What no-one tells you about your relationship when you’re an autism parent
You’ll talk about the kids constantly. I know talking about the kids a lot of the time is high on most parents’ conversational list, but your world will now revolve around not just the kids, but the additional needs/disability/disorder/condition, so it really is the only thing you’ll ever talk about when you eventually do get a few minutes to talk together!
Sleeplessness and sleeping apart become totally normal. Neither of you will want to get out of bed at 2 am when your child gets up for the day (again), but one of you will. You’ll take it in turns to ‘have an early night’ or a lie-in when you can in an effort to combat feeling like a zombie all the time. It won’t help, though.
Your roles may become very rigid. For example, in our house, I’m the one who has to put Tink to bed and read her bedtime story.

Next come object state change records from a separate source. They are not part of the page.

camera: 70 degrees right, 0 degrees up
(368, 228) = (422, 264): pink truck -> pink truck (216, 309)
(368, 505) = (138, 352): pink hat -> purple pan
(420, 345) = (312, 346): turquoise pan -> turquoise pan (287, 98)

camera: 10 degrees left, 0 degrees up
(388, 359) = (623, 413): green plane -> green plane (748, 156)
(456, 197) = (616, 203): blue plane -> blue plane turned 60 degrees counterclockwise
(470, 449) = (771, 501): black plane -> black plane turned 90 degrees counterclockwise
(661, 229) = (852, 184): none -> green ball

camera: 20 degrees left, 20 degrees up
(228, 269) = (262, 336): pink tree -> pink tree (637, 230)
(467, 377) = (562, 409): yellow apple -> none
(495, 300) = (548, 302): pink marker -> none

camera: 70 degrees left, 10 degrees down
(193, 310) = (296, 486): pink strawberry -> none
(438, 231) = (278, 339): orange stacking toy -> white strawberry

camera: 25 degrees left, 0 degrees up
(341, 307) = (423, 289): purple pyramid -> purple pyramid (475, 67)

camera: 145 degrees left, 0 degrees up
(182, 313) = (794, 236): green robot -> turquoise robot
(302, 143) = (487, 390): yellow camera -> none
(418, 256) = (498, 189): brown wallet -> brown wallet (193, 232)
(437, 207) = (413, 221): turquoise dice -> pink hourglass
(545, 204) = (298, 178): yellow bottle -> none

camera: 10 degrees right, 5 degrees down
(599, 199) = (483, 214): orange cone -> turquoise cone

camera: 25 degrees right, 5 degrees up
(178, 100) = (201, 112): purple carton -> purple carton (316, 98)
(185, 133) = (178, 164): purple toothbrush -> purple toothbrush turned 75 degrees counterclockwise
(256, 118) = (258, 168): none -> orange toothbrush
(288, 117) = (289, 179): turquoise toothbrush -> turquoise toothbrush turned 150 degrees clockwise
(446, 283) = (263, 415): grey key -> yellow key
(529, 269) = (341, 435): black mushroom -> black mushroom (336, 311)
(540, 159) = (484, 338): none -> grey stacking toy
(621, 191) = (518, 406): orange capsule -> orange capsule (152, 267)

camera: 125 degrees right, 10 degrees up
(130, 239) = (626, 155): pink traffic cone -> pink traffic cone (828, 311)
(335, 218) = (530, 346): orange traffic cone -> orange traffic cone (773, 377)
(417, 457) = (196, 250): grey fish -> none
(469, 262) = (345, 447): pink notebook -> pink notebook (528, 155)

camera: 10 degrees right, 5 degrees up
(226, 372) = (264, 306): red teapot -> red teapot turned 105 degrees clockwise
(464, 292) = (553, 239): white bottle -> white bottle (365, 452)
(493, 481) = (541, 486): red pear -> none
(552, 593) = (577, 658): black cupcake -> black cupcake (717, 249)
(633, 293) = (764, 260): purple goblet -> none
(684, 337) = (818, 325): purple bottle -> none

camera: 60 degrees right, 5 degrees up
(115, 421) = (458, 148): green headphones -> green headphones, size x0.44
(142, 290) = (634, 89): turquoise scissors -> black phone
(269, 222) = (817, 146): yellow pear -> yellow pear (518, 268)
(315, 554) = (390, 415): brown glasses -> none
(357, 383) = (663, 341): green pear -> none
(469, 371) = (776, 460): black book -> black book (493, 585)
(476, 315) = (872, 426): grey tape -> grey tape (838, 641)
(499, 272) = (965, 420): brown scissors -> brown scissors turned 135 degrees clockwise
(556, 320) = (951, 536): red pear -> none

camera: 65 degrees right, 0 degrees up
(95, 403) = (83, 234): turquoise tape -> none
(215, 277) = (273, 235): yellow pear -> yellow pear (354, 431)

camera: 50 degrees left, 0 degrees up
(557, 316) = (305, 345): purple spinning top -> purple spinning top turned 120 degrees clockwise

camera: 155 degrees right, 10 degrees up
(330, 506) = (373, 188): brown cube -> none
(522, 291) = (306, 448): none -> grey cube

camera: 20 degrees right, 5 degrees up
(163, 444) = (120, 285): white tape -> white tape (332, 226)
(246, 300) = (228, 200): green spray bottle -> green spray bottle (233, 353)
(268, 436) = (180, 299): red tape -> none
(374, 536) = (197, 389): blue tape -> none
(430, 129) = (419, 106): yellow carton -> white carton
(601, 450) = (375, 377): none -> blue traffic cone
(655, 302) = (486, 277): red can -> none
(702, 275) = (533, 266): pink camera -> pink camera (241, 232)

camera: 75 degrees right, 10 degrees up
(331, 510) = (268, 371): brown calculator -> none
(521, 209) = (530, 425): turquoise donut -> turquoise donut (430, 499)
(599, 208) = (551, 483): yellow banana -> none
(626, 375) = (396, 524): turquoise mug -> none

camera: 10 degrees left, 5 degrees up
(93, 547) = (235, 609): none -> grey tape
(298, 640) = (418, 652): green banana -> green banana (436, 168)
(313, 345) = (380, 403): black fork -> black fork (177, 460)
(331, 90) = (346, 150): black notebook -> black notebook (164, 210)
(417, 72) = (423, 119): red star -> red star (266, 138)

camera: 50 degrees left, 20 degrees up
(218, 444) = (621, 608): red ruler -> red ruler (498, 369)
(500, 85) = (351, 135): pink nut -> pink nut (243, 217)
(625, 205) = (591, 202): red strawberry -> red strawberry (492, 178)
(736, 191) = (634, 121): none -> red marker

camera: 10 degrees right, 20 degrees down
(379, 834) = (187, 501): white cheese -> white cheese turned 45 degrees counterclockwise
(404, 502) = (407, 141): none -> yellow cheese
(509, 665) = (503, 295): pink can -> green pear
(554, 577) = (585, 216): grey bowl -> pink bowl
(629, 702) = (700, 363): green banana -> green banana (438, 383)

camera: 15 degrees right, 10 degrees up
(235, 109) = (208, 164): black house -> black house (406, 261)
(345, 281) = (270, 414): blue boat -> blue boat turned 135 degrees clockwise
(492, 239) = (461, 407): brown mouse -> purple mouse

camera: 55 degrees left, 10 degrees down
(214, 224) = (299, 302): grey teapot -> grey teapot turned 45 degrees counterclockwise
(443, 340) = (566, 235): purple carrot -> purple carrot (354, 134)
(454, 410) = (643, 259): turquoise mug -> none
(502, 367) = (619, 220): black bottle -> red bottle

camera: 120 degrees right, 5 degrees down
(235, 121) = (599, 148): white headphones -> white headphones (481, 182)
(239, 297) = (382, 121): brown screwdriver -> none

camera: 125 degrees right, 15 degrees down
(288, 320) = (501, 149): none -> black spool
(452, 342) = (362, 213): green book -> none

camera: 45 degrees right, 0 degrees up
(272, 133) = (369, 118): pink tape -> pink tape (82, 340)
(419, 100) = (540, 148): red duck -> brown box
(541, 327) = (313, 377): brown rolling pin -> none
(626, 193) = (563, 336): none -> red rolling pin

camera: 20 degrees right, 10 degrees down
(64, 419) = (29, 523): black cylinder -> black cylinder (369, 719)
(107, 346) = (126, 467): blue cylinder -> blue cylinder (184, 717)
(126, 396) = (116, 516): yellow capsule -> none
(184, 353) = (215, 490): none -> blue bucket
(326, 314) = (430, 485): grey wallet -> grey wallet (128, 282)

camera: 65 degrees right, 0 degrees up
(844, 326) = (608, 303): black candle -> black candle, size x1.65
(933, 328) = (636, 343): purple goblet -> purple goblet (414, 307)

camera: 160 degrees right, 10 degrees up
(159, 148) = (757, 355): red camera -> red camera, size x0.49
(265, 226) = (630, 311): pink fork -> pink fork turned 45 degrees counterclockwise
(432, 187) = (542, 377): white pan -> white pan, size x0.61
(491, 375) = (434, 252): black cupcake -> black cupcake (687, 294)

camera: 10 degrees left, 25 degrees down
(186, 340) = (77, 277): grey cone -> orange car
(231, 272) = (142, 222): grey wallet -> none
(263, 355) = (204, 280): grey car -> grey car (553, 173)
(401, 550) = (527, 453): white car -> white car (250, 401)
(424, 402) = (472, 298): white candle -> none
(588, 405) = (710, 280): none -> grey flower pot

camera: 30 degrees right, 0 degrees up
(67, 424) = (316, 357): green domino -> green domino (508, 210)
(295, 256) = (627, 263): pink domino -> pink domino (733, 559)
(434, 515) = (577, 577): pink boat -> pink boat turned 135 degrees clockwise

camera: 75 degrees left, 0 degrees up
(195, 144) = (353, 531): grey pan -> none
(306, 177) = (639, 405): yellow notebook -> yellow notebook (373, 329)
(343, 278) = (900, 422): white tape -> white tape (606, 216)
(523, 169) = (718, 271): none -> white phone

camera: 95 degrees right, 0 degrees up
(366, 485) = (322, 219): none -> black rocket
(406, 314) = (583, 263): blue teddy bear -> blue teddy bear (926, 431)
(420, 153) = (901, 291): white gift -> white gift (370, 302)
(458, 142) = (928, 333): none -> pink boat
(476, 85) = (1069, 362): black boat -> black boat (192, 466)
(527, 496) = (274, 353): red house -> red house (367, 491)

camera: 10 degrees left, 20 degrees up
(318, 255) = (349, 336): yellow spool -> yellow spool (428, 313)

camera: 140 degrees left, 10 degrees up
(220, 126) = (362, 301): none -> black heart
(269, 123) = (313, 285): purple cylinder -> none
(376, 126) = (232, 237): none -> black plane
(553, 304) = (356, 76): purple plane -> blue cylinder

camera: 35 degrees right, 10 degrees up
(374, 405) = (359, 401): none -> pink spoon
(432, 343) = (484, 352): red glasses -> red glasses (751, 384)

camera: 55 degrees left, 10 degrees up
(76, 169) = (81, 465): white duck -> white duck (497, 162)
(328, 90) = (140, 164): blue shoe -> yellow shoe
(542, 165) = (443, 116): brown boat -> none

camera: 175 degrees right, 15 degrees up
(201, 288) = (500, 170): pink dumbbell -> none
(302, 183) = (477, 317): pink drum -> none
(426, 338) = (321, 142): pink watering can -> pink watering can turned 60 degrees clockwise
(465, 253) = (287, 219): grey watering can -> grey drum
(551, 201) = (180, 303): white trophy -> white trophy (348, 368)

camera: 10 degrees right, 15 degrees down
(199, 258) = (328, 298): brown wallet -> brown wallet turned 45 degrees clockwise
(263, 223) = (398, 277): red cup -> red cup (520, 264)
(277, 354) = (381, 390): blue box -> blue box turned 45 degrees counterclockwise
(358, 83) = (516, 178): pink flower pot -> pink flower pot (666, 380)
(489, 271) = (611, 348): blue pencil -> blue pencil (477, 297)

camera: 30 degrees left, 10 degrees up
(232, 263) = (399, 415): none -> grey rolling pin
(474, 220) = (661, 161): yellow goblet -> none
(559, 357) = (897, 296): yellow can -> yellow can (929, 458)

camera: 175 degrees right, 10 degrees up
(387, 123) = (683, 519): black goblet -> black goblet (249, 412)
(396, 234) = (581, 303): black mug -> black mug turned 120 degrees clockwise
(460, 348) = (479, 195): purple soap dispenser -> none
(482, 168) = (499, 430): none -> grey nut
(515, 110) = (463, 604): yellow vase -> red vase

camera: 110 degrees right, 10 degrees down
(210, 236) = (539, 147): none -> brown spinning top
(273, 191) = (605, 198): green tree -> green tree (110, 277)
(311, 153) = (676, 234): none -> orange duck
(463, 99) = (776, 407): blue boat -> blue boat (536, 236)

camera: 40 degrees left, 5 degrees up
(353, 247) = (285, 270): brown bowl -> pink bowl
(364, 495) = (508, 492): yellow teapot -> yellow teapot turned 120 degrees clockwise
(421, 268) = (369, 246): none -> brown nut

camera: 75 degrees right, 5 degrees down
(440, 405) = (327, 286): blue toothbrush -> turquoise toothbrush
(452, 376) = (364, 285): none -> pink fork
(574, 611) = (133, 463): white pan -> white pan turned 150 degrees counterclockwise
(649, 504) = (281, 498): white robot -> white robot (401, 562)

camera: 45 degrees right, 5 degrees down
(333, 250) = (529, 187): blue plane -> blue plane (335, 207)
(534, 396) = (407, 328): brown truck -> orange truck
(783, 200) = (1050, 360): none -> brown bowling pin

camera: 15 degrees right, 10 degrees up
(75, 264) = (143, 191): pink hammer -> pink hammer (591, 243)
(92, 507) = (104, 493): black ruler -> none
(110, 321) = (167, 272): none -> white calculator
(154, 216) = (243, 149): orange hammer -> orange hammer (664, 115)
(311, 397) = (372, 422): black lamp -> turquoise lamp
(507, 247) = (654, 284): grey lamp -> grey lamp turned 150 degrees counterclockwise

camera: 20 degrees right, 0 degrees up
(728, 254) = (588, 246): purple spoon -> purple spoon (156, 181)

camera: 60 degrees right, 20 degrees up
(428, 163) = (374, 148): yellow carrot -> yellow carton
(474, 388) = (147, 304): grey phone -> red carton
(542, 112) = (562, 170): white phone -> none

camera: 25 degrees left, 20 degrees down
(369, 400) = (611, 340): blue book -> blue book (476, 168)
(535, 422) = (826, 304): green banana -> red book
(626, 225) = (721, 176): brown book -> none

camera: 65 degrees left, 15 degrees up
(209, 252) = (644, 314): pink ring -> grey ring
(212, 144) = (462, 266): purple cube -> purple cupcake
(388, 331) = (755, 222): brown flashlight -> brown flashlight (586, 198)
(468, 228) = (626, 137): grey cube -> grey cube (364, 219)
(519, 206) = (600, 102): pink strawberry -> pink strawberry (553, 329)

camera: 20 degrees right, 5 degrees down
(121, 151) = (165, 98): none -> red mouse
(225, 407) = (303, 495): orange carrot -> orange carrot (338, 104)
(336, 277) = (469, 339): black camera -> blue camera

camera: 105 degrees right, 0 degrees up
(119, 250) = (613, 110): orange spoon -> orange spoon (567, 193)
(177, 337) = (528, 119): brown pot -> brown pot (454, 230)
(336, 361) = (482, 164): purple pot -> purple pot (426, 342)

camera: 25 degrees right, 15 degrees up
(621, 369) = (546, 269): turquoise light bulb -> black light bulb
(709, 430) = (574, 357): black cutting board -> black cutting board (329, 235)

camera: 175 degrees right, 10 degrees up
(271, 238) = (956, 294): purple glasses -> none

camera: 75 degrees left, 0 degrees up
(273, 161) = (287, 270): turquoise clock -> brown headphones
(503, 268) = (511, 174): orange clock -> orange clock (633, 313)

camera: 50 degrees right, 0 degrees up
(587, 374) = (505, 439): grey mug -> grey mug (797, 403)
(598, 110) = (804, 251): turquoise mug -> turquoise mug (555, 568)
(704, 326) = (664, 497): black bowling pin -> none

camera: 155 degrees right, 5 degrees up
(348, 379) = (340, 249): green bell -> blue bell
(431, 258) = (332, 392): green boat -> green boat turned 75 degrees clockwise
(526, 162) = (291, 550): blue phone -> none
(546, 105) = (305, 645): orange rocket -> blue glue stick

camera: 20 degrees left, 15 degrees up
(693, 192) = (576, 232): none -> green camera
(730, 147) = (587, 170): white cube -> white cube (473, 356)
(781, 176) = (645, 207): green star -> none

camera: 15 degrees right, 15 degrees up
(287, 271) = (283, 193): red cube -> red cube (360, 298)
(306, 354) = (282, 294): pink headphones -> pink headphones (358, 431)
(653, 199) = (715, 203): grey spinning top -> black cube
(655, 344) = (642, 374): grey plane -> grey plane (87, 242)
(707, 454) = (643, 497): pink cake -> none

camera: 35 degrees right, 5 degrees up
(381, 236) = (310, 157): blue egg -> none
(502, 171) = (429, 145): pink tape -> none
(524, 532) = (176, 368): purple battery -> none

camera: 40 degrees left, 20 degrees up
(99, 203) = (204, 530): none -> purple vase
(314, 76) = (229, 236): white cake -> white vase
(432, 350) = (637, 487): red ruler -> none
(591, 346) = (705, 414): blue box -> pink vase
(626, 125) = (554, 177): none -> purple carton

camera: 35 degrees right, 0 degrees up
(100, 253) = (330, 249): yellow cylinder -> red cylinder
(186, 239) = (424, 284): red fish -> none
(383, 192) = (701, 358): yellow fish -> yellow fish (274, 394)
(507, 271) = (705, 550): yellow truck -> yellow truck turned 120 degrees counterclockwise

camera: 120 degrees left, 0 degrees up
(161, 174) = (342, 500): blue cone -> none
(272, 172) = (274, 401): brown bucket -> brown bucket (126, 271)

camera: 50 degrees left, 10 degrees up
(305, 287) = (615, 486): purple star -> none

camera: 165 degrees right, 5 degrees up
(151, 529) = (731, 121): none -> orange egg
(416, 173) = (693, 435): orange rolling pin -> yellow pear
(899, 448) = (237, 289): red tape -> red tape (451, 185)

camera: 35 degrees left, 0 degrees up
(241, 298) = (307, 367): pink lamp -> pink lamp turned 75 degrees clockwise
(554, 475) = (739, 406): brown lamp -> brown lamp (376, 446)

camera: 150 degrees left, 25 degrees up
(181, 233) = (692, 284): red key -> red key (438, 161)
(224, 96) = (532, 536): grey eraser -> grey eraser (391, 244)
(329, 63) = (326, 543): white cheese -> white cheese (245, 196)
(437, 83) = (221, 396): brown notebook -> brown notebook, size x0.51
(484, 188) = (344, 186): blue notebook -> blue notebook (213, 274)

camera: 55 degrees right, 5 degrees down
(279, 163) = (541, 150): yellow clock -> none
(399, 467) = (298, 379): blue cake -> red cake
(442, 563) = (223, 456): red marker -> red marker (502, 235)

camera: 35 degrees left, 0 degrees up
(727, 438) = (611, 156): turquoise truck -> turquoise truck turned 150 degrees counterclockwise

Daddy just isn’t allowed. You each might find yourselves doing the same things over and over because… routine.
You’ll probably stop going out together. It’s hard enough to find someone you trust and who knows your child well who can babysit for you, but throw in the fact you’re both utterly exhausted and the fact that any change in routine can cause uproar, you might as well forget date nights.
Even though you’re together, you might feel so alone. Particularly if one of you is at home while the other goes out to work. Having a child with autism can be incredibly isolating; your friends stop asking you out as you can never make it, you can’t go to the same places because your child doesn’t handle noise and people well and it’s just easier to stay at home. But bloody hell, it’s lonely.
You might find you disagree more. Parenting a child on the spectrum has many challenges, and there’s no hard-and-fast rule on how to do it. You may find that you and your partner disagree on what’s best for you child at different times, and finding a compromise isn’t always in the best interest of the child.
Yeah, yeah, so far, so negative. But, it’s not necessarily all bad! There are a few positive things that can happen to your relationship too…
You might grow stronger than ever. Yes, it’s bloody hard, but what doesn’t kill you makes you stronger, or so they say. Finding ways to work together and fight for your child’s needs can mean your relationship becomes more solid as time goes on.
You find happiness in the smallest things. Ever cheered and clapped like mad because your child said ‘no’, or ate a chip, or did a poo?
You find humour in the strangest things. Having autism in the family can mean you develop a seriously warped sense of humour! At least you’ll laugh together when your child sniffs the clothes in the shops (or is that just mine?).
Relationships are funny things and take work no matter what your situation. However, raising an autistic child will really test the limits. Do all you can to make it work!